Compare the distribution of price for the different cuts. Does anything seem unusual? Describe.

More on plotting options

Position adjustments

Another parameter that can be passed to qplot is position. The options are

position = "identity": Don’t adjust position
position = "dodge": Adjust position by dodging overlaps to the side
position = "fill": Stack overlapping objects on top of one another, and standardise to have
position = "stack": Stack overlapping objects on top of one another
position = "jitter": Jitter points to avoid overplotting

Try to recreate the following plot:

Next, play around with the other position options to see how they behave.

Note that jittering only works for numerical variables, not categorical. Let’s plot the relationship between price and carat for only diamonds with a Fair cut grading.
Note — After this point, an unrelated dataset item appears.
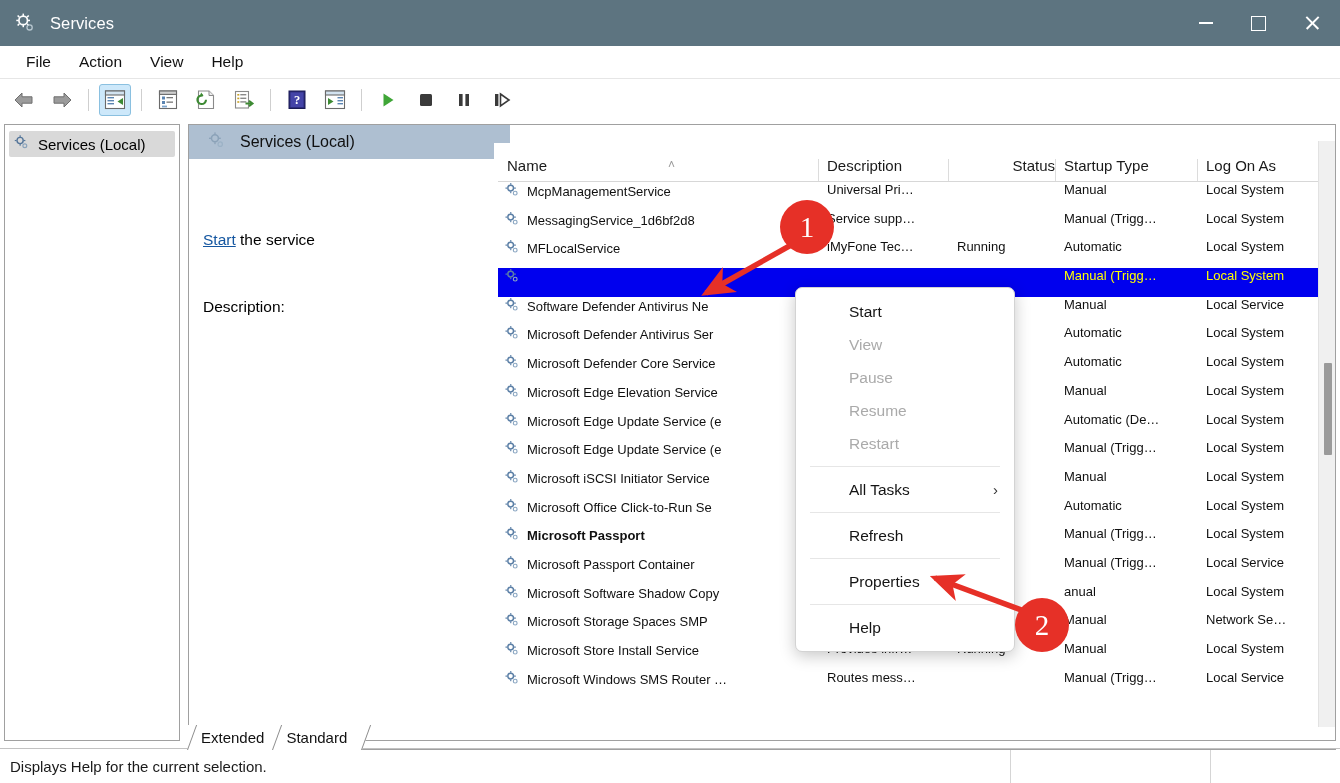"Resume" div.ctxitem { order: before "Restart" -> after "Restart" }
fair_diamonds = subset(diamonds, cut == "Fair")
qplot(carat, price, data = fair_diamonds)
qplot(carat, price, data = fair_diamonds, geom = "jitter")

Create a subset or diamonds that cost less than or equal to $1000 (<=), and plot the relationship between price and carat with and without jittering. Do the plots look the same or different. What does this mean?

Zooming

You can also adjust the limits of your axes to zoom in on certain portions of the distribution.

Run the two following pieces of code to see how this option works:

qplot(carat, price, data = diamonds)
qplot(carat, price, data = diamonds, ylim = c(0,2000), xlim = c(0,1))

What interesting feature is apparent in the above plot?

Further exploration

Explore the distribution of carat. What can you see? What might explain that pattern? What carat weights are most common? Make sure to experiment with bin width!

Look again at the relationship between price and carat. What do the data clustered in vertical lines in the plot tell us?

Write down two questions that you could answer with these data, and use appropriate visualizations and summary statistics to answer them. Make sure at least one of these requires using multiple variables (through aesthetics and/or facets) at once. Be creative!